Auburn Hills – Pistons point guard Reggie Jackson was in the team dressing room, throwing his leg into the air and contorting his body to demonstrate how Kyrie Irving fouled him at the end of the game.

Many believed it was not a foul, even Pistons fans who hoped Jackson sank that game-winning three ball and sent this opening-round game to a Game 5 in Cleveland.

Jackson did not make the shot and the officials did not make the call and the Pistons were swept by the Cavaliers, 100-98 Sunday night at the Palace.

Here is the bottom line. Officials were not going to call a foul unless Jackson's left eyeball was dangling out of his socket. It was not the Pistons moment. It was not the Pistons time.

There was also a Justin Bieber concert that would need to be rescheduled in Cleveland if there was a Game 5. The world wasn't ready for the Pistons to be anything but good sports that fell short.

You knew that from the incredible shots made by Irving to the Cavs seizing every moment to stay a step ahead of the Pistons in all four games.

You knew it from the growing pains of a new team that made incredible plays during games but became confused and listless late in games.

On Sunday the Pistons hung to the bitter end and made plays that could have yielded one win, but it seemed as if fate was against them.

Later Jackson sat at the final post-game podium of his season when I asked how he felt about this not being his moment or his time. He paused for such a long time I have expected him to shrug and walk off the stage. But he didn't.

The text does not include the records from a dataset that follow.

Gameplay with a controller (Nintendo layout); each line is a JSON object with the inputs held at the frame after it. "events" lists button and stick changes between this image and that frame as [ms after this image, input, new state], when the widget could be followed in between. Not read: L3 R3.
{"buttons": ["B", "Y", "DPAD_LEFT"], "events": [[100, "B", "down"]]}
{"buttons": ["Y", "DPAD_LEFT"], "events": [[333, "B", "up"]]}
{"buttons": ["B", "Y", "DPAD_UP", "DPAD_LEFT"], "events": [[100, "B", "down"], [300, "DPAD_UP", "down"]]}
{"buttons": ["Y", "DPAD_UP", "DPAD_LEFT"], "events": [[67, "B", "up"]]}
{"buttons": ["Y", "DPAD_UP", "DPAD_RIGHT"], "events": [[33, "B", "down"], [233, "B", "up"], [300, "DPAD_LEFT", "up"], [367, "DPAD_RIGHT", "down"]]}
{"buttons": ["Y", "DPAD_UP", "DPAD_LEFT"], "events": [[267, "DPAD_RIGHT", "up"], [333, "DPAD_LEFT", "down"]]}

"Honestly is pisses me off," he finally said. "To hear it is not your time, it is not your moment; it can go one of two ways. You think you played well enough. You take it as outside, inside sources. It seems like it is not necessarily made for you to win. You've got to find a way to run through the wall, get over the hump.

"You've just got to find a way to continue to play, play hard and find a way to win. Despite it is your team against the world, not just everybody around the world. Everybody. Y'all can read into that how you want."

There is a pecking order in the NBA. When it is not your turn strange things happen.

The Pistons were part of that before. There was the phantom foul by Bill Laimbeer during the 1988 NBA Finals against the Los Angeles Lakers.

There was Adrian Dantley and Vinnie Johnson banging heads against the Boston Celtics in the 1987 Eastern Conference Finals against the Boston Celtics.

When the Chauncey Billups and Ben Wallace led Pistons tried to create a dynasty Dwyane Wade, LeBron James and even Robert Horry got in the way limiting this team to one title during a run of six straight Eastern Conference appearances.

In all cases, it led to Pistons frustrations. It happened to Jackson too who asked for punishment for officials when they do not do their job properly.

"The referees need to have some type of system in line, fines and suspensions," he said. "The same thing happens to us; make bad plays, questionable you are not really being productive to the sport. They should have consequences as do players."

Here is my best piece of advice.

Reggie Jackson should have just taken the ball to the basket and tried to tie the game. Forget all this behind the back dribbling. The lane was open, take it. It is easier for officials to call fouls at the cup than 28 feet from the basket.

Hang onto that anger through the summer and use it to your advantage come fall. The Pistons have been down this painful road before when they were not good enough and were forced to wait their turn.

LeBron James does not have to wait his turn, at least not to a lowly eighth seed like the Pistons. He was guaranteed a quick rubber stamp even though the Pistons did their city proud and hung with them. But the bottom line it is what the basketball Gods demanded, a four game sweep.

The Pistons are on vacation and the Cavaliers are resting for their next series. This is the way things were ordained from the beginning because of a gap in talent, experience and destiny.
Yeah Jackson was ticked off. He must rekindle that anger next season and pass it along to teammates.